The closest Thoreau comes to expressing his opinions about “the Laidies” is his pathetic treatise on maintaining the purity of the human body, by which he means chastity. Having been raised a Christian Scientist, I recognized the same spirit in the words “Chastity is the cement of civilization” in the chapter on Marriage in the Science & Health. Purer manure was never spread upon our intellects.

Thoreau quotes Confucius at the outset, “To know that we know what we know, and that we do not know what we do not know, that is true knowledge.” He seems not to know that the people he so demeans for being servants to their mortgages, families, and businesses are the very people from whom he gets the support he needs to live on Walden Pond. On a lark, he plants, and sells, some produce. He says ,”I was more independent than any farmer in Concord, for I was not anchored to a house or farm, but could follow the bent of my genius, which is a very crooked one, every moment.” Good for him. He says that if his house burned, or his crops failed, he “should have been nearly as well off as before,” oblivious of what this would mean to a man who depended upon his crops for his living without a patron, Emerson, to fall back on.

This gifted young writer’s philosophy is that the good life, the best life, is as an unencumbered, chaste bachelor, living in poverty.

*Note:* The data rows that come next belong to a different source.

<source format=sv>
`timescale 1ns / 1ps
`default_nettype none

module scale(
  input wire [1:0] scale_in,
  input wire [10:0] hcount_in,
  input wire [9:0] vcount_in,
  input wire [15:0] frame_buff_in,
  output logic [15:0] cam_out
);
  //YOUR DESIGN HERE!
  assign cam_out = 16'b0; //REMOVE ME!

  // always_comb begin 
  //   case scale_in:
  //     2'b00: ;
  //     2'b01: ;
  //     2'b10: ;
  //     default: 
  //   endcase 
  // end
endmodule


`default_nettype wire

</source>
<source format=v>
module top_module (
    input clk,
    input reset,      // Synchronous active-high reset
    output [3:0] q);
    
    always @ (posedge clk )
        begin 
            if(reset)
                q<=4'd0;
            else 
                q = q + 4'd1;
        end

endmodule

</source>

Given his propensity for telling other people what to do, his remarks about his own nature are revealing. He writes, “Sometimes, when I compare myself with other men, it seems as if I were more favored by the gods than they, beyond any deserts that I am conscious of; as if I had a warrant and surety at their hands which my fellows have not, and were especially guided and guarded.” Are those words any different than those of an evangelical preacher, just without the word “God?” He loves “a broad margin to my life,” and bully for him. Not many people have that margin.

I valued Walden for its honesty, simplicity, poetry, Thoreau’s prescient and meticulous parsing of Nature, and far-reaching intellect, and I condemn it for its bone-headed ignorance of facts clearly within his purview, his entitled egotism, his juvenile dismissal of the chores of life such as cooking, farming, working, and raising children, and his failure to create a world where a man could live for all his life not just a year or two. He is a pretender to the philosopher’s throne.

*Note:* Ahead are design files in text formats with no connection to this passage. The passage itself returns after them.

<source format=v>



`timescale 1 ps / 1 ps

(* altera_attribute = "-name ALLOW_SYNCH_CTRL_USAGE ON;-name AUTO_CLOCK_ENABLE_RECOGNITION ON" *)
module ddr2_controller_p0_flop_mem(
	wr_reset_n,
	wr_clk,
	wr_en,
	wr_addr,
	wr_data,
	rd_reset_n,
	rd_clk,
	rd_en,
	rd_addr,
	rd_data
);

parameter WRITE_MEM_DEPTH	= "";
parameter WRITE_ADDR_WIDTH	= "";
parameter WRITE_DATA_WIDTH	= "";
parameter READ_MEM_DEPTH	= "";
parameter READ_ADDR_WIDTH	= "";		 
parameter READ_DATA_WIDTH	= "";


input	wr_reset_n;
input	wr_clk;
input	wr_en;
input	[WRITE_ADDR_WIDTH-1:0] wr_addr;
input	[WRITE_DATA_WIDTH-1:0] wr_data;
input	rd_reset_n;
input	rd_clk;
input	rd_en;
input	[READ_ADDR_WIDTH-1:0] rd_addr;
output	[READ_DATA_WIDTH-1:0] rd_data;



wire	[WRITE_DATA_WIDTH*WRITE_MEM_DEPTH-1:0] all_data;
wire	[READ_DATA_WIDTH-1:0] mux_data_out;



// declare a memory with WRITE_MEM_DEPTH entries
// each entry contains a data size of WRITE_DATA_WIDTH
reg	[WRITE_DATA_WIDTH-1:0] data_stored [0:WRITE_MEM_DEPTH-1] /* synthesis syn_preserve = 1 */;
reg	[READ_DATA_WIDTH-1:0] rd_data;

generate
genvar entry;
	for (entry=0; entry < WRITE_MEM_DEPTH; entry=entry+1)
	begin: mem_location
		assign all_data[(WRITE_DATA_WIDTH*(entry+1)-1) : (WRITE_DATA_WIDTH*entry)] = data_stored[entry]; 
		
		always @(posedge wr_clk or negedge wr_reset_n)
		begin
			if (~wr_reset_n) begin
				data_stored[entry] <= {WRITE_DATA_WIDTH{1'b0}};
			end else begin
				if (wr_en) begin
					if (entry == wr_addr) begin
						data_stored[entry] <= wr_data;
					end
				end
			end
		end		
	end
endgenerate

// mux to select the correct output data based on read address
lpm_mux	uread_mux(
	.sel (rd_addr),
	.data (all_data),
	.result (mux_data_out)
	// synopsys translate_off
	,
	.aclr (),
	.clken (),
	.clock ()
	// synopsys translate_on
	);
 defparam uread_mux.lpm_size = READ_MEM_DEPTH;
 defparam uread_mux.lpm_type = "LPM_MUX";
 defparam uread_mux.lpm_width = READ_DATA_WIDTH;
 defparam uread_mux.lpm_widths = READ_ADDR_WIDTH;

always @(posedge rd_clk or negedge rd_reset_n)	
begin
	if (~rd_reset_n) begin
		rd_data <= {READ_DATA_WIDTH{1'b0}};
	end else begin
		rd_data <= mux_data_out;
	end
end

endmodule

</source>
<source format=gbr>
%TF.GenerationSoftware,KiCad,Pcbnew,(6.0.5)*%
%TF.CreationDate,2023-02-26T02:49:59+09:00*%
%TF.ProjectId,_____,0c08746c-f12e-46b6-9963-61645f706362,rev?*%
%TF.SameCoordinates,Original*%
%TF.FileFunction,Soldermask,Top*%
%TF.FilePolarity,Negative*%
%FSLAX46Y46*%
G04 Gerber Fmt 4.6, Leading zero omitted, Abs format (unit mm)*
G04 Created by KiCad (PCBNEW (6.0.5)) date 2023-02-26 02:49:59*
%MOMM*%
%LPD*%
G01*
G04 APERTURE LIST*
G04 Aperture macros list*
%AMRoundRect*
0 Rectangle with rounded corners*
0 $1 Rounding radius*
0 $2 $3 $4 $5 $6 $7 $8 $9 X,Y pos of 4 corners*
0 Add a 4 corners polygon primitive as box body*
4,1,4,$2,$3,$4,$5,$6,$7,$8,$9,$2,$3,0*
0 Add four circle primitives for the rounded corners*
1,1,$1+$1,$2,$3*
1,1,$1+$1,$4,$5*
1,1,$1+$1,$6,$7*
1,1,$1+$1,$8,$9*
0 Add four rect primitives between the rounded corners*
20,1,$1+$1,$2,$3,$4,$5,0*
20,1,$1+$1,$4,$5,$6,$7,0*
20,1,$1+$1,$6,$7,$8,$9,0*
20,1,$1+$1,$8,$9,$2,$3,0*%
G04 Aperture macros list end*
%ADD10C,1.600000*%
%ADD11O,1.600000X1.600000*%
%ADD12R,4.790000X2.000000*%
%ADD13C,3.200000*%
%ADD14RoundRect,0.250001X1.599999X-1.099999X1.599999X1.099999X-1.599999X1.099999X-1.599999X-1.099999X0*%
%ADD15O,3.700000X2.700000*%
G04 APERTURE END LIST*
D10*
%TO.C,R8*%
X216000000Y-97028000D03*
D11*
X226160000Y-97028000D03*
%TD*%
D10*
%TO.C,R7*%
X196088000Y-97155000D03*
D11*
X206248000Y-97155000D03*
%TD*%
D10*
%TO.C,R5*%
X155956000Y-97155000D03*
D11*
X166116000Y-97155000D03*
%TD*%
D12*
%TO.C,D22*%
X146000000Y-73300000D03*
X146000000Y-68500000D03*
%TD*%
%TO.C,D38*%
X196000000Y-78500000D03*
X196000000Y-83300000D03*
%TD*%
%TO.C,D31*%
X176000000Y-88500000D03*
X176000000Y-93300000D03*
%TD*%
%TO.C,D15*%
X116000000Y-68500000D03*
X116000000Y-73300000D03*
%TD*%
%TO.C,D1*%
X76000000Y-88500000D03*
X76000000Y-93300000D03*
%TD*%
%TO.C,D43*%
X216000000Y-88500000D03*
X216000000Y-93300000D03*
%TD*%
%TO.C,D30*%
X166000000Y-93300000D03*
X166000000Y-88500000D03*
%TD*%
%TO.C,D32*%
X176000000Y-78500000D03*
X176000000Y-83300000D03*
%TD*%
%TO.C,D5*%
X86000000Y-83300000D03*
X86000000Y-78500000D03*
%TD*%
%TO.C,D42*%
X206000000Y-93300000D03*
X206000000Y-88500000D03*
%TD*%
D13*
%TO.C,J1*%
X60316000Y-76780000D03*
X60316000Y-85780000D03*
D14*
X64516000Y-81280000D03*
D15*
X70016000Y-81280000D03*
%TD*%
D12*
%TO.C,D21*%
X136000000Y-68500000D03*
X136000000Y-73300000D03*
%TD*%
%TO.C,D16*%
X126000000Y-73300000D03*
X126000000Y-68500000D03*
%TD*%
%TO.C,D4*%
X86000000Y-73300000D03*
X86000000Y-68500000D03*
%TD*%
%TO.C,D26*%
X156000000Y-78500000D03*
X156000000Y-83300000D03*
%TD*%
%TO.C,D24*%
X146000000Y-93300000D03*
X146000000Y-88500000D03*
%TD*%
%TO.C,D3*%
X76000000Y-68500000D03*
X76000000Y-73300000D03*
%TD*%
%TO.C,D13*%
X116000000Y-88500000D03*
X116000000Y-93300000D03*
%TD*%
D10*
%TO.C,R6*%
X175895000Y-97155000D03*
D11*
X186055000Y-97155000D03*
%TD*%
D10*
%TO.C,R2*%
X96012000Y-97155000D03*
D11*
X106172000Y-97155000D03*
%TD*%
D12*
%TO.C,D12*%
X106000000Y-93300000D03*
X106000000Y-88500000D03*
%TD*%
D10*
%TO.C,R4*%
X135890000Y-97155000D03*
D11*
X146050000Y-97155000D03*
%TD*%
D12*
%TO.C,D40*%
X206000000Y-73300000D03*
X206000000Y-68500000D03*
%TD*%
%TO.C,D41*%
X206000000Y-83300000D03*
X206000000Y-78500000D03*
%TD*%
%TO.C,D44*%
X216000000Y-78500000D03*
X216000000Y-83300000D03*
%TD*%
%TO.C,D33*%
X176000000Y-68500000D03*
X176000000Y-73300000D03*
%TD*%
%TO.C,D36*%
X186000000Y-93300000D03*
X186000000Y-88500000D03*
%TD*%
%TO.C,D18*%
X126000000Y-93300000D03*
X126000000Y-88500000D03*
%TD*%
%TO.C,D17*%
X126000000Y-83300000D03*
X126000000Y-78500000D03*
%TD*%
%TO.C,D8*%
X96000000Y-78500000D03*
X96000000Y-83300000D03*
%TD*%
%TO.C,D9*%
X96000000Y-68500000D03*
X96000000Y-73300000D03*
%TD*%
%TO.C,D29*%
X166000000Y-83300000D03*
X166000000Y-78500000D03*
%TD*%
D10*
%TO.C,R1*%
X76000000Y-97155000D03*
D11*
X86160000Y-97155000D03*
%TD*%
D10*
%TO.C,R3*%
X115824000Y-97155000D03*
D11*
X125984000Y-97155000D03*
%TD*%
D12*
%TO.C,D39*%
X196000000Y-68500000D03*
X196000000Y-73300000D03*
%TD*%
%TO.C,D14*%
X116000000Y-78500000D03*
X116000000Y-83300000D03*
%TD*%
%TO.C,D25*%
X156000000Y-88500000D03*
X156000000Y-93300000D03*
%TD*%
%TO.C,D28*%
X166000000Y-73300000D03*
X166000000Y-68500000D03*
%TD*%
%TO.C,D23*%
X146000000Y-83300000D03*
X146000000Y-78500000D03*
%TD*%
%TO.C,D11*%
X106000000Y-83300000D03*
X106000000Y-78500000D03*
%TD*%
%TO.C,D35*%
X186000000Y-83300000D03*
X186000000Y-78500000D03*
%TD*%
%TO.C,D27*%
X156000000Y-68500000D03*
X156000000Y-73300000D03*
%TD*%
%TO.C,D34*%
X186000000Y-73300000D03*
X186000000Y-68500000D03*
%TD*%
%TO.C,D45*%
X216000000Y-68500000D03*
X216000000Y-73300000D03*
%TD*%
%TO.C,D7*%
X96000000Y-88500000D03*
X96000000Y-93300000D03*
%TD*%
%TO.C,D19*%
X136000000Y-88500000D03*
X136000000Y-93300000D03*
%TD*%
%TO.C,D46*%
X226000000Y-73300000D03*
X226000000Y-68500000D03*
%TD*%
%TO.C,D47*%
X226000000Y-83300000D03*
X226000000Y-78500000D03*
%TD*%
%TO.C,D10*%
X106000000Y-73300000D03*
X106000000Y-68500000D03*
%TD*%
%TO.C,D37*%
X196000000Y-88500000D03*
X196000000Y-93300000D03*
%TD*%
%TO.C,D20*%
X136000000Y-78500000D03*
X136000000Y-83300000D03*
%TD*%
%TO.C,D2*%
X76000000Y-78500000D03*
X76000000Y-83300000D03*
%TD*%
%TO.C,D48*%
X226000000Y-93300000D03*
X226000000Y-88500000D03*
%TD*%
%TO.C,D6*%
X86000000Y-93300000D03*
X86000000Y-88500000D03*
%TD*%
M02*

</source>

I cannot help but wonder what Emerson saw in this young man—perhaps he saw promise, knowing that such a searching and brilliant mind must have no recourse but to include in his beneficence that one half and more of humanity that he ignored in Walden. But Thoreau died in his mid-forties.

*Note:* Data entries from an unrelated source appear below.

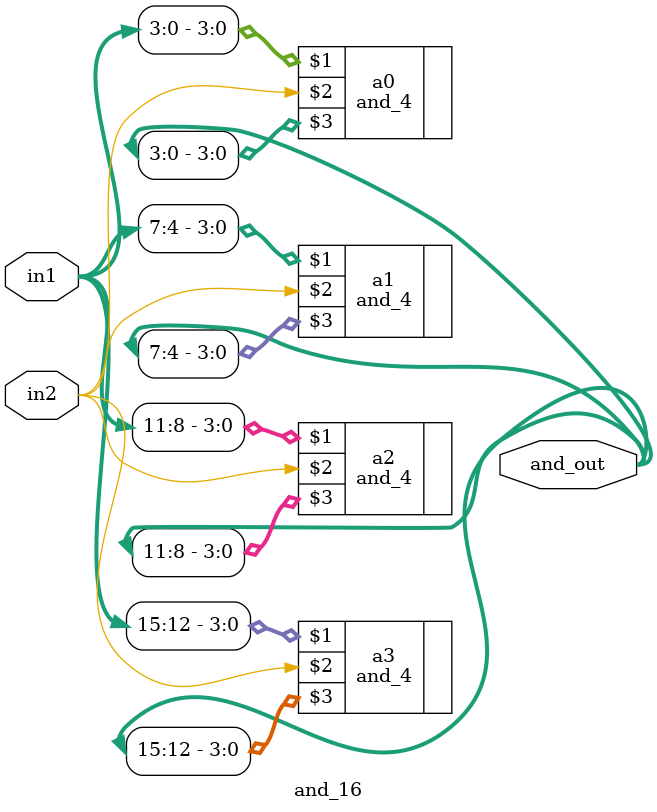
<source format=v>
`include "and_4.v"
module and_16(
    input [15:0] in1,
    input in2,
    output [15:0] and_out
);
    and_4 a0(in1[3:0], in2, and_out[3:0]);
    and_4 a1(in1[7:4], in2, and_out[7:4]);
    and_4 a2(in1[11:8], in2, and_out[11:8]);
    and_4 a3(in1[15:12], in2, and_out[15:12]);
endmodule
</source>
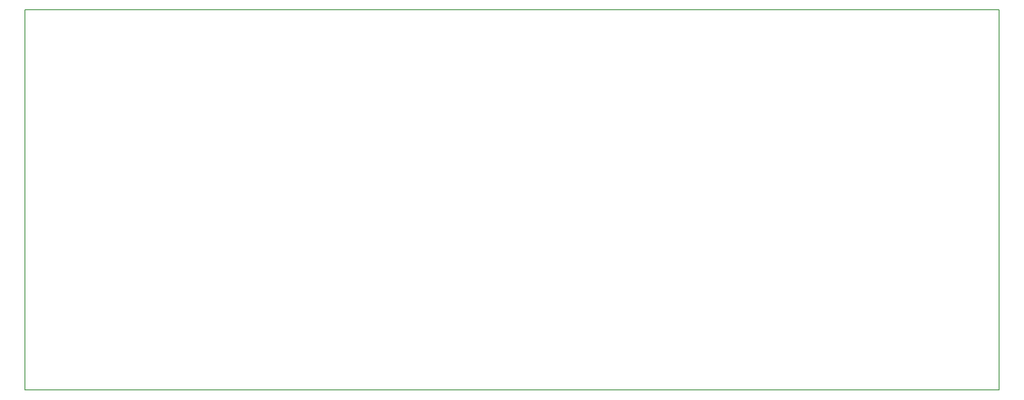
<source format=gbr>
G04 #@! TF.GenerationSoftware,KiCad,Pcbnew,(5.1.4-0-10_14)*
G04 #@! TF.CreationDate,2020-09-21T01:33:54-05:00*
G04 #@! TF.ProjectId,qaz_b,71617a5f-622e-46b6-9963-61645f706362,rev?*
G04 #@! TF.SameCoordinates,Original*
G04 #@! TF.FileFunction,Profile,NP*
%FSLAX46Y46*%
G04 Gerber Fmt 4.6, Leading zero omitted, Abs format (unit mm)*
G04 Created by KiCad (PCBNEW (5.1.4-0-10_14)) date 2020-09-21 01:33:54*
%MOMM*%
%LPD*%
G04 APERTURE LIST*
%ADD10C,0.200000*%
G04 APERTURE END LIST*
D10*
X230625000Y-52000000D02*
X230625000Y-128200000D01*
X35362500Y-52000000D02*
X230625000Y-52000000D01*
X35362500Y-128200000D02*
X35362500Y-52000000D01*
X230625000Y-128200000D02*
X35362500Y-128200000D01*
M02*

</source>
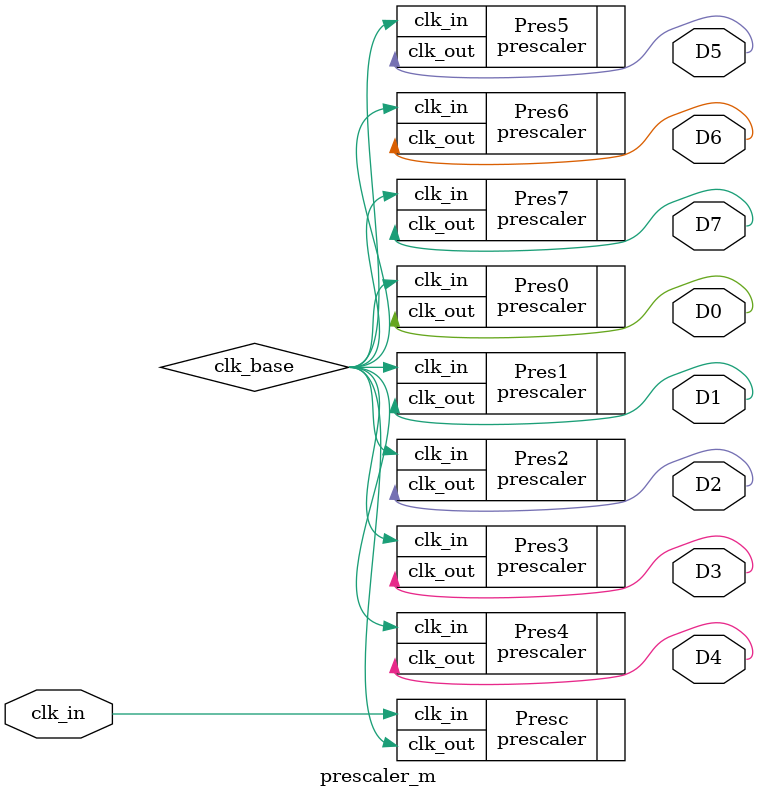
<source format=v>
module prescaler_m (clk_in,D0,D1,D2,D3,D4,D5,D6,D7);
  input clk_in;
  wire clk_in;
  output D0;
  wire D0;
  output D1;
  wire D1;
  output D2;
  wire D2;
  output D3;
  wire D3;
  output D4;
  wire D4;
  output D5;
  wire D5;
  output D6;
  wire D6;
  output D7;
  wire D7;

  wire clk_base; // Un clk_base para q los otros prescalers no tengan ttantos bits

  parameter N = 20;
  parameter N0 = 1;
  parameter N1 = 2;
  parameter N2 = 3;
  parameter N3 = 4;
  parameter N4 = 5;
  parameter N5 = 6;
  parameter N6 = 7;
  parameter N7 = 8;

  prescaler #(.N(N))
    Presc (
      .clk_in(clk_in),
      .clk_out(clk_base)
      );

  prescaler #(.N(N0))
    Pres0(
      .clk_in(clk_base),
      .clk_out(D0)
      );

  prescaler #(.N(N1))
    Pres1(
      .clk_in(clk_base),
      .clk_out(D1)
      );

  prescaler #(.N(N2))
    Pres2(
      .clk_in(clk_base),
      .clk_out(D2)
      );

  prescaler #(.N(N3))
    Pres3(
      .clk_in(clk_base),
      .clk_out(D3)
      );

  prescaler #(.N(N4))
    Pres4(
      .clk_in(clk_base),
      .clk_out(D4)
      );

  prescaler #(.N(N5))
    Pres5(
      .clk_in(clk_base),
      .clk_out(D5)
      );

  prescaler #(.N(N6))
    Pres6(
      .clk_in(clk_base),
      .clk_out(D6)
      );

  prescaler #(.N(N7))
    Pres7(
      .clk_in(clk_base),
      .clk_out(D7)
      );

endmodule //

</source>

Most damning, in my view, is his plea: “Who shall say what prospect life offers to another? Could a greater miracle take place than for us to look through each other’s eyes for an instant? We should live in all the ages of the world in an hour; ay, in all the worlds of the ages…I know of no reading of another’s experience so startling and informing as this would be.” He might have taken the trouble to look at the world through the eyes of the freed slave he writes about whose plot of walnut trees was taken from him by a white man, virtually any woman he happened to run into, and the visiting wanderers who worked harder than he would ever want to. He had a “broad margin;” they did not.